The home ministry has slashed funding under its scheme for special infrastructure for naxal-hit states by one-third – from the original estimate of Rs 750 crore to Rs 280 crore – to stay within the red lines drawn by the UPA to keep the fiscal deficit under check.
“It will no longer be a 100% centrally funded scheme... states will have to contribute 25% share, about Rs 93 crore over the next five years,” a government source told HT.
Home ministry officials said Bihar, Jharkhand, Chhattisgarh and Odisha only would be targeted in the initial period due to fund constraints under this scheme.
West Bengal and Andhra Pradesh will also receive funding to a lesser extent but Madhya Pradesh, Maharashtra and Uttar Pradesh have been left out this time, a senior official said.
Government sources said the Special Forces – to be raised on the lines of the Greyhounds of Andhra Pradesh that has neutralised Maoists to a large extent – would be an important ingredient of the anti-Maoist offensive over the next few years.

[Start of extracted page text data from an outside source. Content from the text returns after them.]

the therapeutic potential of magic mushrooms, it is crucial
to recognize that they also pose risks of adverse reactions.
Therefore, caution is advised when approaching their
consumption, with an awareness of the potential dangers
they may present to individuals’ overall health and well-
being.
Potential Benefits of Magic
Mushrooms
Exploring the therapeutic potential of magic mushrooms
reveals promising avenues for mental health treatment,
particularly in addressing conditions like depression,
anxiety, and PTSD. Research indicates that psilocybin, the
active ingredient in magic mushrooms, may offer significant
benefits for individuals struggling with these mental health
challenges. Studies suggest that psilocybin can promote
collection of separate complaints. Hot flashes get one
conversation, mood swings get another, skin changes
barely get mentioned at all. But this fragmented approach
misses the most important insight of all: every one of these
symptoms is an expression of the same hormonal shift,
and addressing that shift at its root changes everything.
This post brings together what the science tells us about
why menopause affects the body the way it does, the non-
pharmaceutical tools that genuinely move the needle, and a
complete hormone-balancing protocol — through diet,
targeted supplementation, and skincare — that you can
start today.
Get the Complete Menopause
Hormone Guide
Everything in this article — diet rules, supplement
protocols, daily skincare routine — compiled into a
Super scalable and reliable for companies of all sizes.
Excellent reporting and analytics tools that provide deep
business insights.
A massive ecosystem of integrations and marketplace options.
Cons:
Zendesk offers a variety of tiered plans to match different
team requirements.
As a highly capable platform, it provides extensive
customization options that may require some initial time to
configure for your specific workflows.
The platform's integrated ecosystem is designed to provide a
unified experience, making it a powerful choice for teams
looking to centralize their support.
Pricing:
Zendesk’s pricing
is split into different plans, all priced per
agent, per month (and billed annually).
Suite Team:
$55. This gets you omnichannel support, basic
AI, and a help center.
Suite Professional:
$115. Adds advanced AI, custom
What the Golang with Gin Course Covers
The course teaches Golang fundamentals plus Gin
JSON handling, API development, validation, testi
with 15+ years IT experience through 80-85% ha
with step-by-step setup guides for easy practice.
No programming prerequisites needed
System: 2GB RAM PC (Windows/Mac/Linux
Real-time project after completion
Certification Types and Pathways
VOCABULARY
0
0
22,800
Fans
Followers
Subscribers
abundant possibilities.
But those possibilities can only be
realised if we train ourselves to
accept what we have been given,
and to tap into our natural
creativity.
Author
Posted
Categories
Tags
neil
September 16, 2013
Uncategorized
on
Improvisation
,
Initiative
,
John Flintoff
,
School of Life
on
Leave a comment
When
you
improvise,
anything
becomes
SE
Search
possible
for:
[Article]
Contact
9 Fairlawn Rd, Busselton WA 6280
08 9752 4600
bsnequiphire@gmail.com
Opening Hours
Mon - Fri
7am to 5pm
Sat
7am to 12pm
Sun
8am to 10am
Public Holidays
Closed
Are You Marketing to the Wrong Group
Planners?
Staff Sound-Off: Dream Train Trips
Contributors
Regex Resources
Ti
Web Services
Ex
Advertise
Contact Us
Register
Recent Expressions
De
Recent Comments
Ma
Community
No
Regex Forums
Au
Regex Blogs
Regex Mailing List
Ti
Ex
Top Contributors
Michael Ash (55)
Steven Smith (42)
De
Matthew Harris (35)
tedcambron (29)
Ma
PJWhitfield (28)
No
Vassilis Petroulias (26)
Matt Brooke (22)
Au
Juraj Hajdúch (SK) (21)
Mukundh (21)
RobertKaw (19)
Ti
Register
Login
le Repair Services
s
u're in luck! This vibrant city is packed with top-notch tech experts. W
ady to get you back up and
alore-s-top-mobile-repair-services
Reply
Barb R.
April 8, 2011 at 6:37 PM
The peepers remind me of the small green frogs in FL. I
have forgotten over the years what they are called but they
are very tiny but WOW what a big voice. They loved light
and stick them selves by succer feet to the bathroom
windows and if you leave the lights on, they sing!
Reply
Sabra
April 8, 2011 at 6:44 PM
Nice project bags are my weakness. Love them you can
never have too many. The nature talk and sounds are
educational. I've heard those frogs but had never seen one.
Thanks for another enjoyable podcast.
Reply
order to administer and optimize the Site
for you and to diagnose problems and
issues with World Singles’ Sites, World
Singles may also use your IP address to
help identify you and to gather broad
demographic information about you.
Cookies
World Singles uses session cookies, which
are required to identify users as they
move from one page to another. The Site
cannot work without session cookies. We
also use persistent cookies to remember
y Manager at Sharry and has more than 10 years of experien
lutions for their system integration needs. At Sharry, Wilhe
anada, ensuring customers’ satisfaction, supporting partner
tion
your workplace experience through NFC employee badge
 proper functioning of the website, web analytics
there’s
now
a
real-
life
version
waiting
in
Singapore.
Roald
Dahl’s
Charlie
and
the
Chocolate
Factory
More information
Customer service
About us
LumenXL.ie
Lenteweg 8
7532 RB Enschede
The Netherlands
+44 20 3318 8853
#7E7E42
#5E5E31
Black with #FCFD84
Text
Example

“Some of the states do have commando teams but their numbers, weaponry and training standards could do with a lot of improvement to be effective,” a senior home
ministry official said.
Home secretary RK Singh had recently told a meeting of police chiefs of naxal-affected states about the central initiative and budged them to “reorient” their tactics.
Singh told them to create substantial number of specially trained commandos who would be able to go on an offensive deep inside the dense jungles rather than just retaliate when under fire.